Scan the records below. List lines holding "down".

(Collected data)
++++++++

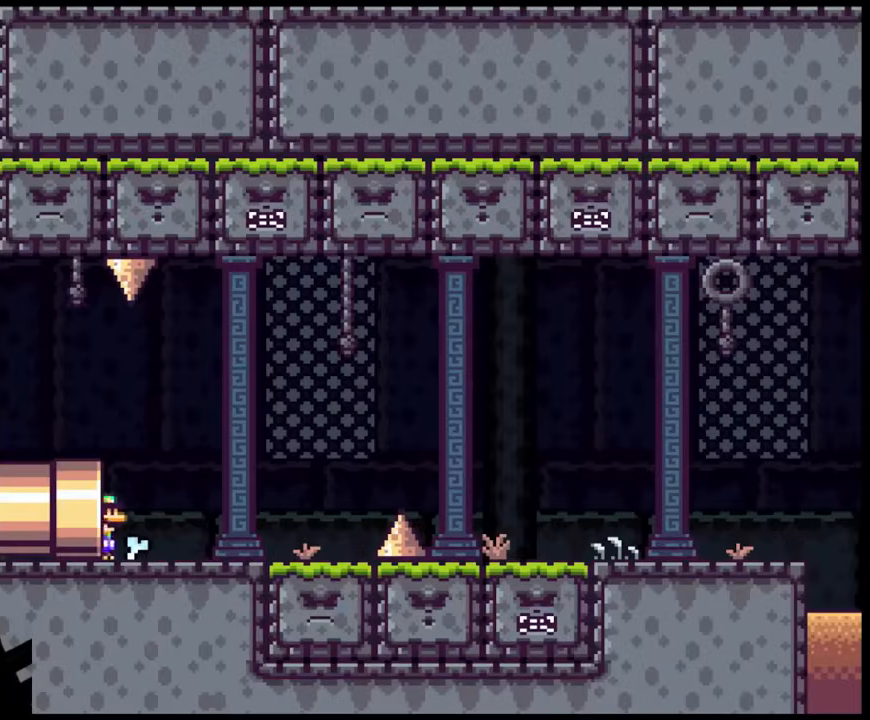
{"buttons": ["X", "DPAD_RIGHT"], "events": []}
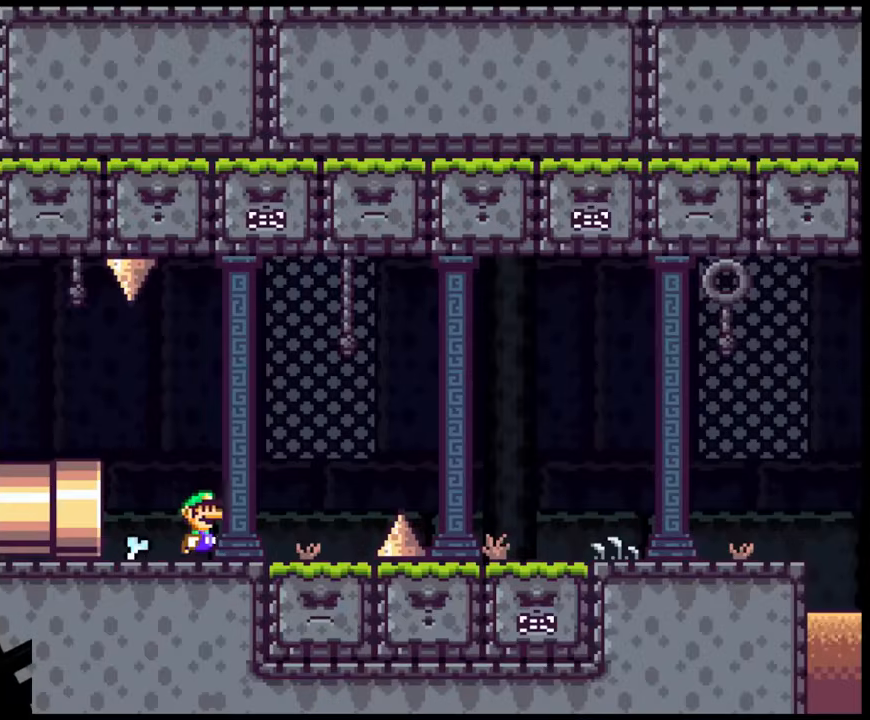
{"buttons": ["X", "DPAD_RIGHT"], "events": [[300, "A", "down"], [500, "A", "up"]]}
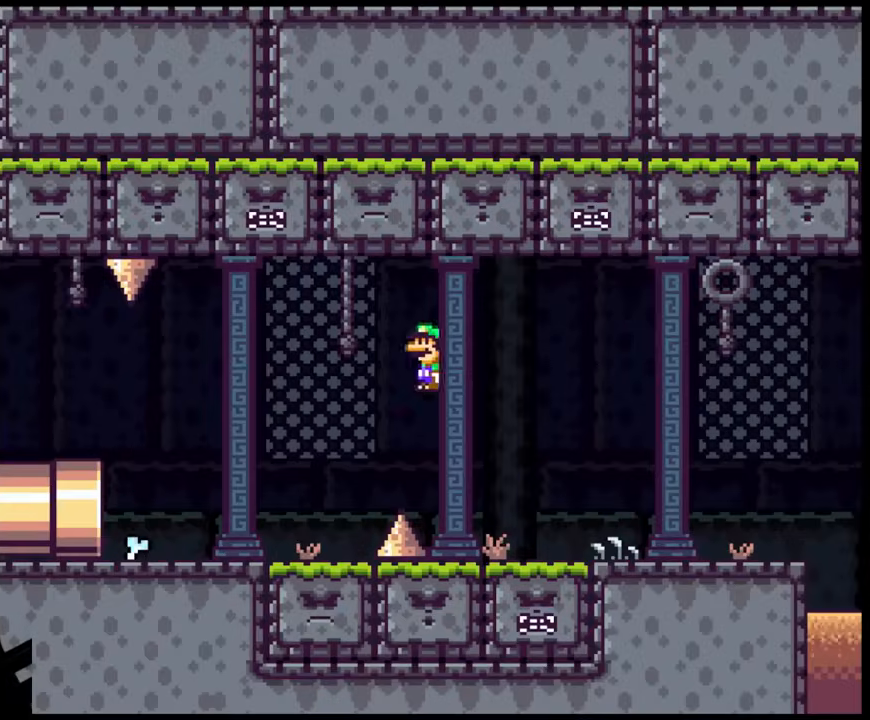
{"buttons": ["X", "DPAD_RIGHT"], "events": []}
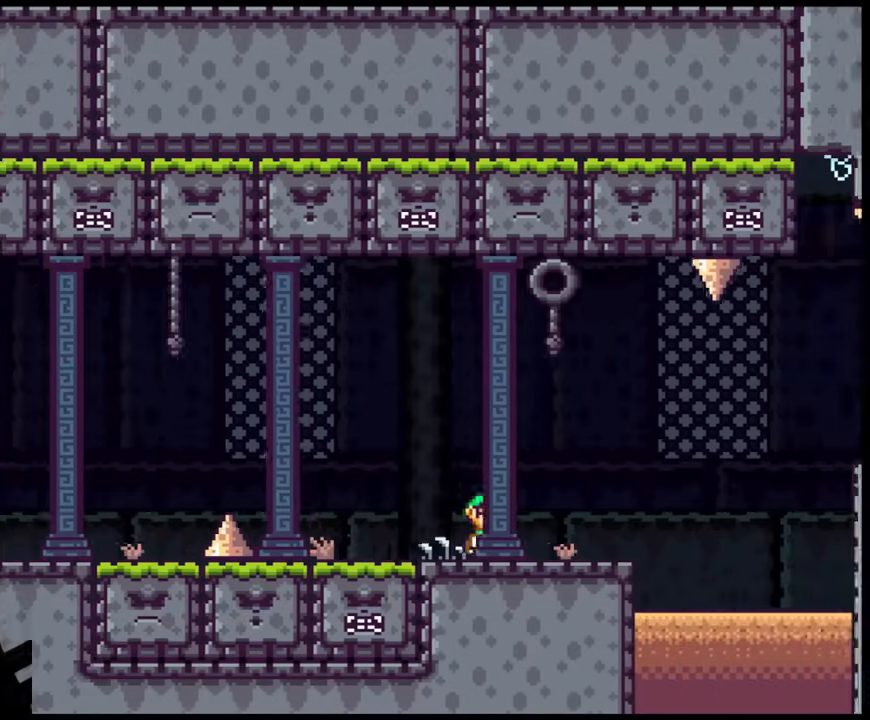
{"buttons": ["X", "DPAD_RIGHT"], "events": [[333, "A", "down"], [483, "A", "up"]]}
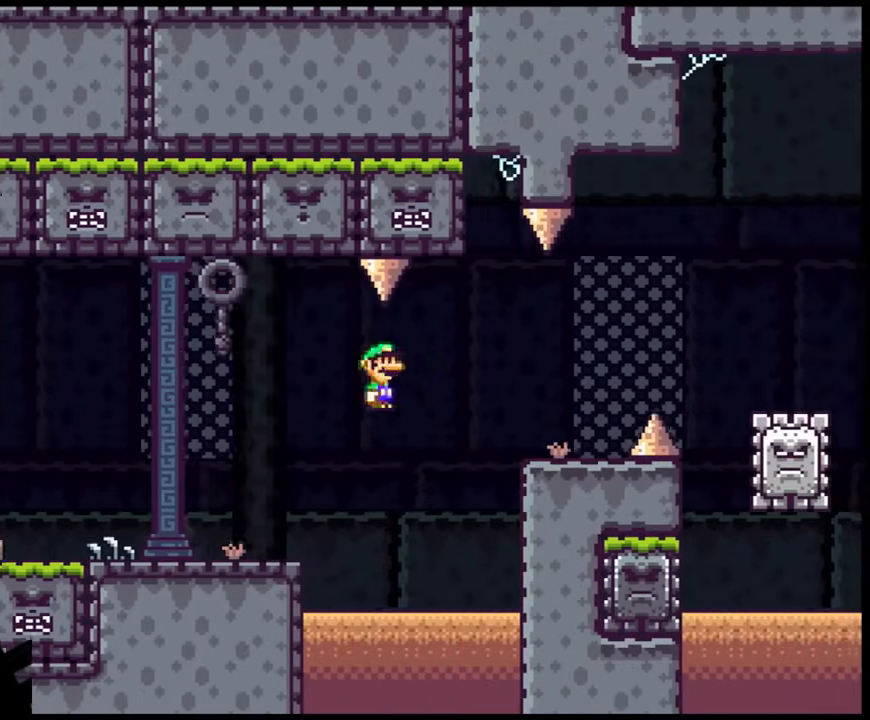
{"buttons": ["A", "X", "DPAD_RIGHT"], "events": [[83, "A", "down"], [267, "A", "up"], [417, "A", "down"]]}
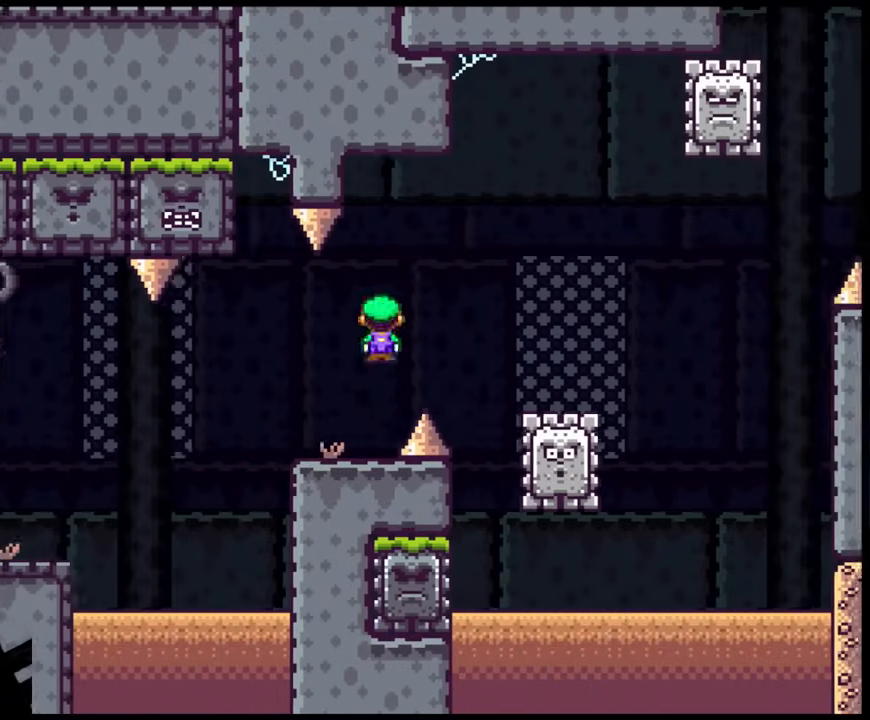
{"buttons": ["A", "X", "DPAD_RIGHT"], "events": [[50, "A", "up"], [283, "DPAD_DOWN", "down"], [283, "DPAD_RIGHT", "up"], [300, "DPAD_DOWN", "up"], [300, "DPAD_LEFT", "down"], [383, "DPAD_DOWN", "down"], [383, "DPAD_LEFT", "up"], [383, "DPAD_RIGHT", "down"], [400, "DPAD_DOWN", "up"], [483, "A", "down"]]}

++++++++

- [Solved problem]:
{"buttons": ["X", "DPAD_RIGHT"], "events": [[300, "A", "down"], [500, "A", "up"]]}
{"buttons": ["X", "DPAD_RIGHT"], "events": [[333, "A", "down"], [483, "A", "up"]]}
{"buttons": ["A", "X", "DPAD_RIGHT"], "events": [[83, "A", "down"], [267, "A", "up"], [417, "A", "down"]]}
{"buttons": ["A", "X", "DPAD_RIGHT"], "events": [[50, "A", "up"], [283, "DPAD_DOWN", "down"], [283, "DPAD_RIGHT", "up"], [300, "DPAD_DOWN", "up"], [300, "DPAD_LEFT", "down"], [383, "DPAD_DOWN", "down"], [383, "DPAD_LEFT", "up"], [383, "DPAD_RIGHT", "down"], [400, "DPAD_DOWN", "up"], [483, "A", "down"]]}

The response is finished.